- **WHAT THE TASK REQUIRES**:
Please return the lines of the data that contain "buildCanadaEligible".

=-=-=-=-=

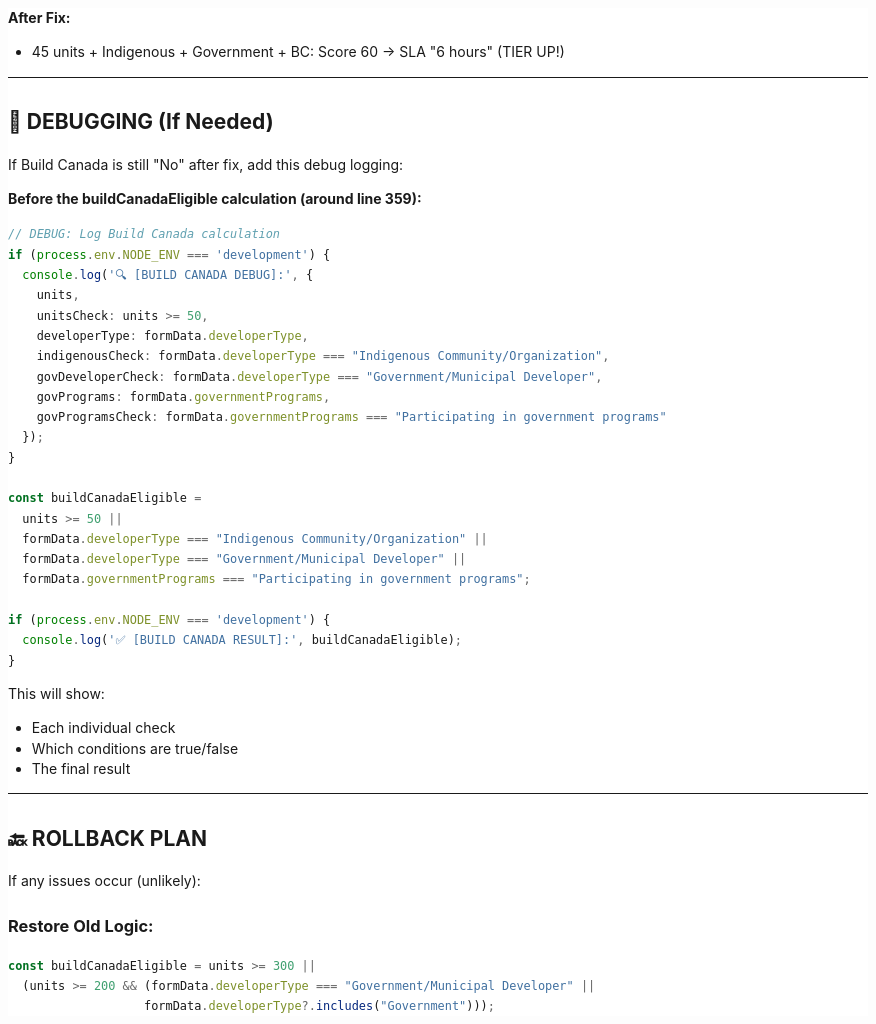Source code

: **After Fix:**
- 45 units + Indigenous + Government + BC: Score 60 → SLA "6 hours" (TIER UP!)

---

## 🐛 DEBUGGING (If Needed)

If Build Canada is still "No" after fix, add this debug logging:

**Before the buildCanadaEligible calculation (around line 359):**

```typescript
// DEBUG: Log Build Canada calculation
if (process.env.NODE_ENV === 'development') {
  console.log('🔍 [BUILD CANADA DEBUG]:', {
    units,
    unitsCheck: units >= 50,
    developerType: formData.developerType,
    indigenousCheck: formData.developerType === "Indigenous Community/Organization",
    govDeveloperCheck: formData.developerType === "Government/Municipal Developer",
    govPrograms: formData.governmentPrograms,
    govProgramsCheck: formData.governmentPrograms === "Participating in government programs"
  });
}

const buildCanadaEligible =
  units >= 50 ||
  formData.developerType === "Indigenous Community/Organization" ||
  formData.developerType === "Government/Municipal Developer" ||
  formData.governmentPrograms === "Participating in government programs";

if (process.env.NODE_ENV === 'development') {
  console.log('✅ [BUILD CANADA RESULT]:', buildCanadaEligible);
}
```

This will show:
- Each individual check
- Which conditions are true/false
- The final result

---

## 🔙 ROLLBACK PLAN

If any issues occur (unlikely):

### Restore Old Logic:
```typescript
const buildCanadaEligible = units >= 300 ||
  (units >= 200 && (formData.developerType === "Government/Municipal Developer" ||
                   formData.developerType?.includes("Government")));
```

=-=-=-=-=

- **OUTPUT FOR THIS EXERCISE**:
**Before the buildCanadaEligible calculation (around line 359):**
const buildCanadaEligible =
  console.log('✅ [BUILD CANADA RESULT]:', buildCanadaEligible);
const buildCanadaEligible = units >= 300 ||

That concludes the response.